The Xbox One will inevitably be pitted against the latest Sony console, the PS4, in the latest incarnation of the “console wars” that break out with every new console from either company. Xbox will be competing against Sony for the next generation of gamers and game producers, and in that competition existing gamer customers could be pivotal.
However, despite how puzzling these decisions from Xbox might seem when compared to Sony, it is possible that the gamer point of view is not the one needed to understand what can be, at first, an aggravating decision from Xbox. If the gaming community could step back from Xbox and look, instead, at Microsoft, a larger competitor than Sony comes into the light – Apple, and in turn, the Apple TV. With that in mind, the Xbox One becomes much more than a gaming console with too many extra parts. It’s evidently not meant to complete only with the PS4, but also all of Microsoft’s current competitors; instead, it is aiming to really be the “One System”, a synergy of technology that can contend with PlayStation, Apple TV, and cable providers simultaneously, and possibly catapult Microsoft to the top.
This could be a terrible idea, and many gamers seem to think so. It could be that disgruntled gamers will leave Xbox for the PS4, while people looking for entertainment systems ignore the Xbox One for being ‘just a gaming platform.’ It could, however, go the other way; if Microsoft does this well, and works out when to sell which parts of the system and to whom, they could have a lucrative machine on their hands.

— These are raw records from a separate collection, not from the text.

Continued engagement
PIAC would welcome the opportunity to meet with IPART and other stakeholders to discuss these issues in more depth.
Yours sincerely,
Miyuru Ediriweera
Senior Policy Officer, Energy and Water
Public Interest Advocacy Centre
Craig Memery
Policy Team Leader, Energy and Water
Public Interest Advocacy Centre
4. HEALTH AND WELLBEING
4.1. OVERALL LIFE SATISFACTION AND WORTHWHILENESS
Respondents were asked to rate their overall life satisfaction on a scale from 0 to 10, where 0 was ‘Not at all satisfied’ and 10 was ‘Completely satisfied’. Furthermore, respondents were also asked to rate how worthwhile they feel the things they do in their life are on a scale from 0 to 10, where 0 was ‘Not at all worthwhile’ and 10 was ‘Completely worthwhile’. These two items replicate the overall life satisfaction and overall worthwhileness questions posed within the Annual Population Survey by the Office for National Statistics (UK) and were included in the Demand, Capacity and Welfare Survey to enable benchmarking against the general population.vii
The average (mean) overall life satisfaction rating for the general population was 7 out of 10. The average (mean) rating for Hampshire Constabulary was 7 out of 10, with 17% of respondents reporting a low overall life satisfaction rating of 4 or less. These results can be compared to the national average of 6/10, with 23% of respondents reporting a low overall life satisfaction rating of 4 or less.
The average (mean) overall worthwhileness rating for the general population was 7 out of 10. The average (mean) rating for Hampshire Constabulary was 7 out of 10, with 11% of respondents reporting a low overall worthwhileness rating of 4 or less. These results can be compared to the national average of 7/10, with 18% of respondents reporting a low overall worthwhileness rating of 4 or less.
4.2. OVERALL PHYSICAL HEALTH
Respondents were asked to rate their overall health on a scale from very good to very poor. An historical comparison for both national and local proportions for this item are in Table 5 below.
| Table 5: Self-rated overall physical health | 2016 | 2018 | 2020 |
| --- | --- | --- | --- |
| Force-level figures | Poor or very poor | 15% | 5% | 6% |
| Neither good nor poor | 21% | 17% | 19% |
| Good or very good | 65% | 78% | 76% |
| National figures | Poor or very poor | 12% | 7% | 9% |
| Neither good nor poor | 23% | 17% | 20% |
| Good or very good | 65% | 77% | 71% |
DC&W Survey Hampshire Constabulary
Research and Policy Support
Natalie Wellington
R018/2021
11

The gamers, of course, aren’t all going to be happy, and they have the right to be a little angry. Microsoft is dragging the Xbox through our controller-crooked fingers from the basement to the family room. In the process they’re inevitably going to annoy some fans and completely loose others, especially with the PS4 right there to scoop up any flagging Xbox fans in a comfortably gamer-focused safety net. However, these fans are evidently a part of a calculated sacrifice Microsoft has decided to make in their goal of creating the Xbox One. This is a telling move by the Microsoft executives, showing that PS4 might win the “console wars” this time, but only because Microsoft has made such a drastic move towards creating this One synergic system that can fight on all fronts at once for them. Gamers who do stick with Xbox might just be in for a treat.